## Job
Report each line of the entries below that has the word "crisi" in it.
•••
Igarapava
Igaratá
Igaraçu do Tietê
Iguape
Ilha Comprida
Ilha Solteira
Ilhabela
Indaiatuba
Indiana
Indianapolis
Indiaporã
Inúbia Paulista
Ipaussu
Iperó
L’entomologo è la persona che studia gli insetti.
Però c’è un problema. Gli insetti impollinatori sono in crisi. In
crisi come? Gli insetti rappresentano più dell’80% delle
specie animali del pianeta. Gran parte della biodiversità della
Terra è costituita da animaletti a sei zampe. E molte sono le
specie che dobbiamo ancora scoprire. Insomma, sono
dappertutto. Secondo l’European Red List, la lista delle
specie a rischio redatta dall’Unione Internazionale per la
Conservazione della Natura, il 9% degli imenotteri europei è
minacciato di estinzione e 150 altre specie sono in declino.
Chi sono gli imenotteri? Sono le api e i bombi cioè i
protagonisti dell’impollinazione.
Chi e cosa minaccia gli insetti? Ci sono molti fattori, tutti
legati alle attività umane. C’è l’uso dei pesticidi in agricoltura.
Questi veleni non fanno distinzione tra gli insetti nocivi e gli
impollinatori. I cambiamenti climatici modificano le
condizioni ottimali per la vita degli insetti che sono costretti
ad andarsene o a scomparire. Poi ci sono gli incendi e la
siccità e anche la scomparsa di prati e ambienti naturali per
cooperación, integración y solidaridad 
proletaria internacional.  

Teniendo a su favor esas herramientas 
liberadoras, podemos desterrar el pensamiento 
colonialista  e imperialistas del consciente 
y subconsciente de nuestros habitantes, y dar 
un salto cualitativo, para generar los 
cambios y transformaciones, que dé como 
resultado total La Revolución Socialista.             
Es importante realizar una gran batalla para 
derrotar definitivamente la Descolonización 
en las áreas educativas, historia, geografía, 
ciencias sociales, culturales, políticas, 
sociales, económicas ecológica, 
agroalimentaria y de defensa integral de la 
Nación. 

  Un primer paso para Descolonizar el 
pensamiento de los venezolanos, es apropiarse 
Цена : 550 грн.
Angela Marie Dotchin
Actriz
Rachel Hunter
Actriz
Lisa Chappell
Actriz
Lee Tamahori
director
•••
## Solution to the exercise
Però c’è un problema. Gli insetti impollinatori sono in crisi. In
crisi come? Gli insetti rappresentano più dell’80% delle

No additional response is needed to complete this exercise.